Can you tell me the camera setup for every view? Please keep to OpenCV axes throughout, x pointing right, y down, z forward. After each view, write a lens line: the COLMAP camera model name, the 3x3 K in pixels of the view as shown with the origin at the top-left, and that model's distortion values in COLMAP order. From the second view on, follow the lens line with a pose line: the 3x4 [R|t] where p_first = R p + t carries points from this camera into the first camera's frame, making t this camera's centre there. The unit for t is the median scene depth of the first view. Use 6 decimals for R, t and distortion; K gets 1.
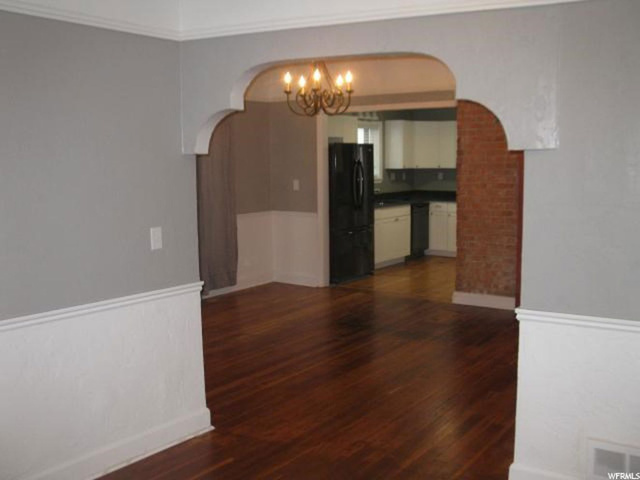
lens RADIAL K [[780.2, 0, 320.0], [0, 780.2, 240.0], [0, 0, 1]] dist [-0.002104, -0.001152]
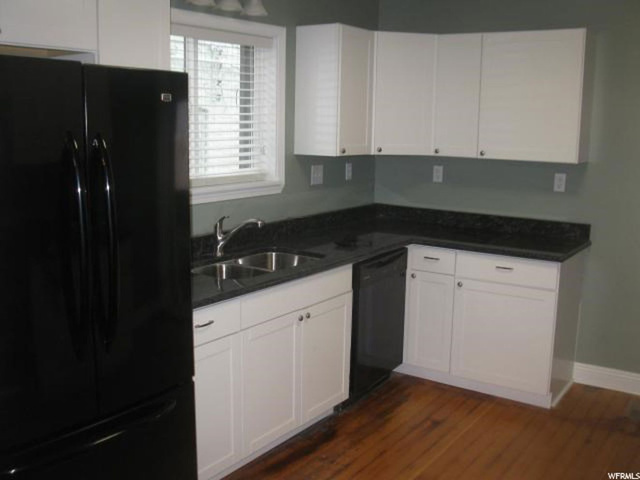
lens RADIAL K [[720.1, 0, 320.0], [0, 720.1, 240.0], [0, 0, 1]] dist [-0.022375, -0.010269]
pose [[0.999724, 0.022285, 0.007377, 0.094826], [-0.022685, 0.997968, 0.059540, -0.071540], [-0.006035, -0.059691, 0.998199, 0.651252]]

= = =

[Prompt] Leave the images out and transcribe the remaining data above word for word.

[Solution for this exercise]
Can you tell me the camera setup for every view? Please keep to OpenCV axes throughout, x pointing right, y down, z forward. After each view, write a lens line: the COLMAP camera model name, the 3x3 K in pixels of the view as shown with the origin at the top-left, and that model's distortion values in COLMAP order. From the second view on, follow the lens line with a pose line: the 3x4 [R|t] where p_first = R p + t carries points from this camera into the first camera's frame, making t this camera's centre there. The unit for t is the median scene depth of the first view. Use 6 decimals for R, t and distortion; K gets 1.
lens RADIAL K [[780.2, 0, 320.0], [0, 780.2, 240.0], [0, 0, 1]] dist [-0.002104, -0.001152]
lens RADIAL K [[720.1, 0, 320.0], [0, 720.1, 240.0], [0, 0, 1]] dist [-0.022375, -0.010269]
pose [[0.999724, 0.022285, 0.007377, 0.094826], [-0.022685, 0.997968, 0.059540, -0.071540], [-0.006035, -0.059691, 0.998199, 0.651252]]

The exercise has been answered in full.